The long-simmering feud between two opposing Manhattan Beach civic groups has finally come to blows — belly blows!
A stomach-to-stomach match between members of the rivaling factions left one cantankerous combatant with a bruised ego — and now one of them is demanding that the police settle the score.
Manhattan Beach Neighborhood Association member Ed Eisenberg and Cy Schoenfeld of the Manhattan Beach Community Group threw their weight around — literally — during a Nov. 9 neighborhood safety meeting, according to Eisenberg.
As the two men argued nose-to-nose, Eisenberg claims that Schoenfeld, 72, thrust his stomach into the 77-year-old retired salesman.
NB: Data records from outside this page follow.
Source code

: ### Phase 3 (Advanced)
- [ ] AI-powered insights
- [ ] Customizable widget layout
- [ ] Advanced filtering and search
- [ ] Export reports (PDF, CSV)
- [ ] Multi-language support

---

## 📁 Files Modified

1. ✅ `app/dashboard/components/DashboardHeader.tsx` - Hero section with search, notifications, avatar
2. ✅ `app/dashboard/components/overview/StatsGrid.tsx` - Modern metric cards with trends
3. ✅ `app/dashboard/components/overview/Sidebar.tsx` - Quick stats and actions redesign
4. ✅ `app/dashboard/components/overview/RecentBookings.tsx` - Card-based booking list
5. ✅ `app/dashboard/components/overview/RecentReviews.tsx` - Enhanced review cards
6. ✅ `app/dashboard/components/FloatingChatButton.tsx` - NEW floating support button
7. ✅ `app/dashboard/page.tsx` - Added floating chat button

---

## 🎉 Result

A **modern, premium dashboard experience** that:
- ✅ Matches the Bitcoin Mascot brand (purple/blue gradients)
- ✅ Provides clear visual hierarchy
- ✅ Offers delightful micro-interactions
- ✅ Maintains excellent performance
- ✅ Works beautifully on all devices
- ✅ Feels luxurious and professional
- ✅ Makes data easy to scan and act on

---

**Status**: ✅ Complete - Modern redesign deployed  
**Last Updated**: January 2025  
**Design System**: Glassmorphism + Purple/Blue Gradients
“I could have been hurt,” griped Eisenberg, who said this “tummy bump heard ’round Manhattan Beach” nearly knocked him to the ground. “He was out of control.”
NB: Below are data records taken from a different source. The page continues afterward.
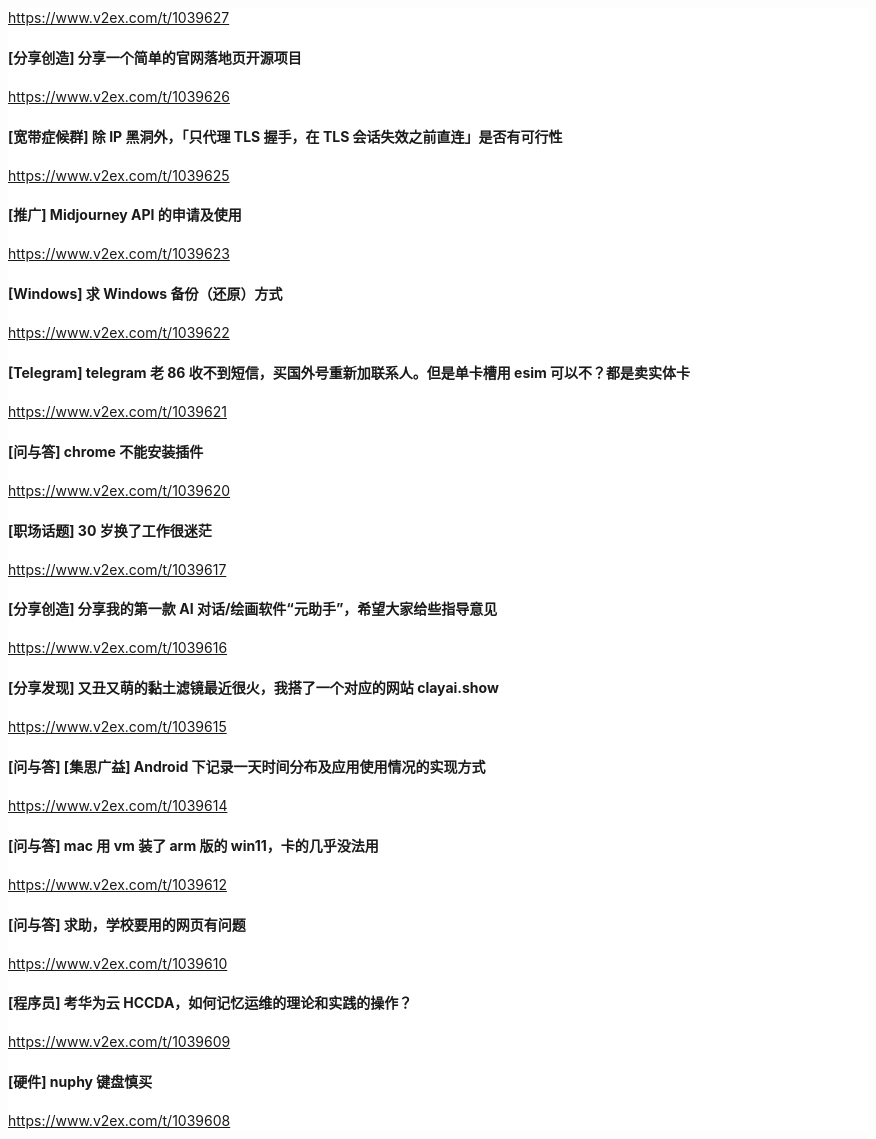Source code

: <span style="color: blue!80!green"><https://www.v2ex.com/t/1039627></span>

#### \[分享创造\] 分享一个简单的官网落地页开源项目

<span style="color: blue!80!green"><https://www.v2ex.com/t/1039626></span>

#### \[宽带症候群\] 除 IP 黑洞外，「只代理 TLS 握手，在 TLS 会话失效之前直连」是否有可行性

<span style="color: blue!80!green"><https://www.v2ex.com/t/1039625></span>

#### \[推广\] Midjourney API 的申请及使用

<span style="color: blue!80!green"><https://www.v2ex.com/t/1039623></span>

#### \[Windows\] 求 Windows 备份（还原）方式

<span style="color: blue!80!green"><https://www.v2ex.com/t/1039622></span>

#### \[Telegram\] telegram 老 86 收不到短信，买国外号重新加联系人。但是单卡槽用 esim 可以不？都是卖实体卡

<span style="color: blue!80!green"><https://www.v2ex.com/t/1039621></span>

#### \[问与答\] chrome 不能安装插件

<span style="color: blue!80!green"><https://www.v2ex.com/t/1039620></span>

#### \[职场话题\] 30 岁换了工作很迷茫

<span style="color: blue!80!green"><https://www.v2ex.com/t/1039617></span>

#### \[分享创造\] 分享我的第一款 AI 对话/绘画软件“元助手”，希望大家给些指导意见

<span style="color: blue!80!green"><https://www.v2ex.com/t/1039616></span>

#### \[分享发现\] 又丑又萌的黏土滤镜最近很火，我搭了一个对应的网站 clayai.show

<span style="color: blue!80!green"><https://www.v2ex.com/t/1039615></span>

#### \[问与答\] \[集思广益\] Android 下记录一天时间分布及应用使用情况的实现方式

<span style="color: blue!80!green"><https://www.v2ex.com/t/1039614></span>

#### \[问与答\] mac 用 vm 装了 arm 版的 win11，卡的几乎没法用

<span style="color: blue!80!green"><https://www.v2ex.com/t/1039612></span>

#### \[问与答\] 求助，学校要用的网页有问题

<span style="color: blue!80!green"><https://www.v2ex.com/t/1039610></span>

#### \[程序员\] 考华为云 HCCDA，如何记忆运维的理论和实践的操作？

<span style="color: blue!80!green"><https://www.v2ex.com/t/1039609></span>

#### \[硬件\] nuphy 键盘慎买

<span style="color: blue!80!green"><https://www.v2ex.com/t/1039608></span>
Witnesses to the outburst said the closed-door meeting of the 61st Precinct Community Council executive committee at the Bainbridge Adult Daycare Center on Ocean Avenue was winding down when Eisenberg declared that he was going to bring what was discussed to his Manhattan Beach Neighborhood Association. Schoenfeld shouted Eisenberg down, claiming that he was disrupting the council meeting — and sparking the argument between the two men.
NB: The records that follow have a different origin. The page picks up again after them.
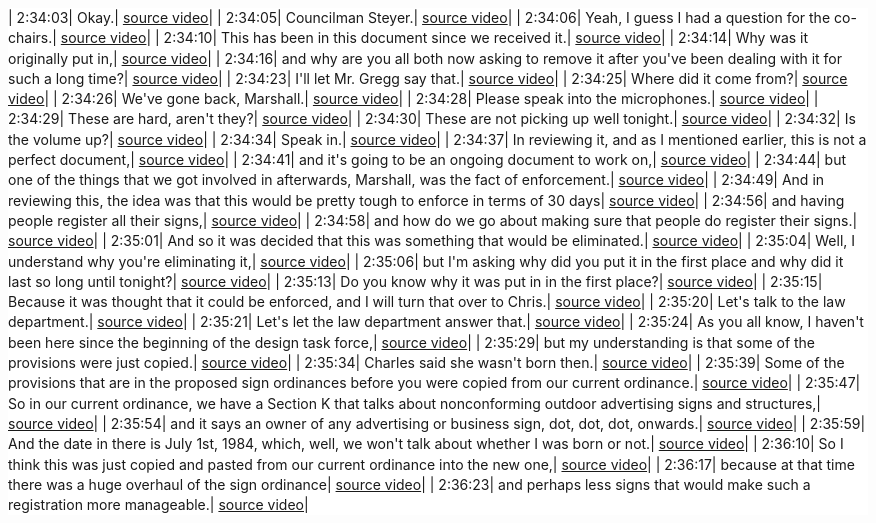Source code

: | 2:34:03| Okay.| [source video](https://archive.org/details/citycouncil150707?start=9243)|
| 2:34:05| Councilman Steyer.| [source video](https://archive.org/details/citycouncil150707?start=9245)|
| 2:34:06| Yeah, I guess I had a question for the co-chairs.| [source video](https://archive.org/details/citycouncil150707?start=9246)|
| 2:34:10| This has been in this document since we received it.| [source video](https://archive.org/details/citycouncil150707?start=9250)|
| 2:34:14| Why was it originally put in,| [source video](https://archive.org/details/citycouncil150707?start=9254)|
| 2:34:16| and why are you all both now asking to remove it after you've been dealing with it for such a long time?| [source video](https://archive.org/details/citycouncil150707?start=9256)|
| 2:34:23| I'll let Mr. Gregg say that.| [source video](https://archive.org/details/citycouncil150707?start=9263)|
| 2:34:25| Where did it come from?| [source video](https://archive.org/details/citycouncil150707?start=9265)|
| 2:34:26| We've gone back, Marshall.| [source video](https://archive.org/details/citycouncil150707?start=9266)|
| 2:34:28| Please speak into the microphones.| [source video](https://archive.org/details/citycouncil150707?start=9268)|
| 2:34:29| These are hard, aren't they?| [source video](https://archive.org/details/citycouncil150707?start=9269)|
| 2:34:30| These are not picking up well tonight.| [source video](https://archive.org/details/citycouncil150707?start=9270)|
| 2:34:32| Is the volume up?| [source video](https://archive.org/details/citycouncil150707?start=9272)|
| 2:34:34| Speak in.| [source video](https://archive.org/details/citycouncil150707?start=9274)|
| 2:34:37| In reviewing it, and as I mentioned earlier, this is not a perfect document,| [source video](https://archive.org/details/citycouncil150707?start=9277)|
| 2:34:41| and it's going to be an ongoing document to work on,| [source video](https://archive.org/details/citycouncil150707?start=9281)|
| 2:34:44| but one of the things that we got involved in afterwards, Marshall, was the fact of enforcement.| [source video](https://archive.org/details/citycouncil150707?start=9284)|
| 2:34:49| And in reviewing this, the idea was that this would be pretty tough to enforce in terms of 30 days| [source video](https://archive.org/details/citycouncil150707?start=9289)|
| 2:34:56| and having people register all their signs,| [source video](https://archive.org/details/citycouncil150707?start=9296)|
| 2:34:58| and how do we go about making sure that people do register their signs.| [source video](https://archive.org/details/citycouncil150707?start=9298)|
| 2:35:01| And so it was decided that this was something that would be eliminated.| [source video](https://archive.org/details/citycouncil150707?start=9301)|
| 2:35:04| Well, I understand why you're eliminating it,| [source video](https://archive.org/details/citycouncil150707?start=9304)|
| 2:35:06| but I'm asking why did you put it in the first place and why did it last so long until tonight?| [source video](https://archive.org/details/citycouncil150707?start=9306)|
| 2:35:13| Do you know why it was put in in the first place?| [source video](https://archive.org/details/citycouncil150707?start=9313)|
| 2:35:15| Because it was thought that it could be enforced, and I will turn that over to Chris.| [source video](https://archive.org/details/citycouncil150707?start=9315)|
| 2:35:20| Let's talk to the law department.| [source video](https://archive.org/details/citycouncil150707?start=9320)|
| 2:35:21| Let's let the law department answer that.| [source video](https://archive.org/details/citycouncil150707?start=9321)|
| 2:35:24| As you all know, I haven't been here since the beginning of the design task force,| [source video](https://archive.org/details/citycouncil150707?start=9324)|
| 2:35:29| but my understanding is that some of the provisions were just copied.| [source video](https://archive.org/details/citycouncil150707?start=9329)|
| 2:35:34| Charles said she wasn't born then.| [source video](https://archive.org/details/citycouncil150707?start=9334)|
| 2:35:39| Some of the provisions that are in the proposed sign ordinances before you were copied from our current ordinance.| [source video](https://archive.org/details/citycouncil150707?start=9339)|
| 2:35:47| So in our current ordinance, we have a Section K that talks about nonconforming outdoor advertising signs and structures,| [source video](https://archive.org/details/citycouncil150707?start=9347)|
| 2:35:54| and it says an owner of any advertising or business sign, dot, dot, dot, onwards.| [source video](https://archive.org/details/citycouncil150707?start=9354)|
| 2:35:59| And the date in there is July 1st, 1984, which, well, we won't talk about whether I was born or not.| [source video](https://archive.org/details/citycouncil150707?start=9359)|
| 2:36:10| So I think this was just copied and pasted from our current ordinance into the new one,| [source video](https://archive.org/details/citycouncil150707?start=9370)|
| 2:36:17| because at that time there was a huge overhaul of the sign ordinance| [source video](https://archive.org/details/citycouncil150707?start=9377)|
| 2:36:23| and perhaps less signs that would make such a registration more manageable.| [source video](https://archive.org/details/citycouncil150707?start=9383)|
“They were yelling at each other,” Yves Etienne, the council president, remembered. “I had to intervene and call them off.”
Etienne said he didn’t see the alleged abdominal assault, but was nonetheless appalled by the septuagenarians’ behavior.
“They both want [their group] to be the spokesman for Manhattan Beach,” he said. “This is a duel.”
Schoenfeld denied belly bumping Eisenberg, but admitted to grabbing the Manhattan Beach Neighborhood Association member by the elbow as he tried to escort him out of the senior center.
“He was interrupting the entire meeting,” Schoenfeld said. “He was just ranting. Ed is sick.”
Yet Eisenberg insists he’s serious about holding Schoenfeld’s feet to the fire — and plans on petitioning the NYPD to have his opponent removed from the precinct’s community council.
“I’m upset about this whole thing,” he said. “I’m not letting it go.”
Their proxy fight is the latest in a series of larger battles between the two organizations that date back to an acrimonious 2007 election, when current Manhattan Beach Community Group President Ira Zalcman unseated former president Ronald Biondo.
Biondo and his allies left the group the following year and formed the Manhattan Beach Neighborhood Association. Since then, the groups have clashed over everything from bike lanes to the neighborhood’s private security patrol to a dilapidated city-owned bathhouse.
“There’s been continued resentment after the election,” said Edmond Dweck, a member of the newer group. “It’s never been resolved.”
Zalcman wouldn’t comment on the war between the groups, but Schoenfeld said he’s losing his stomach over the back-and-forth bickering.
“It’s nonsensical that we have two groups instead of working together,” he said.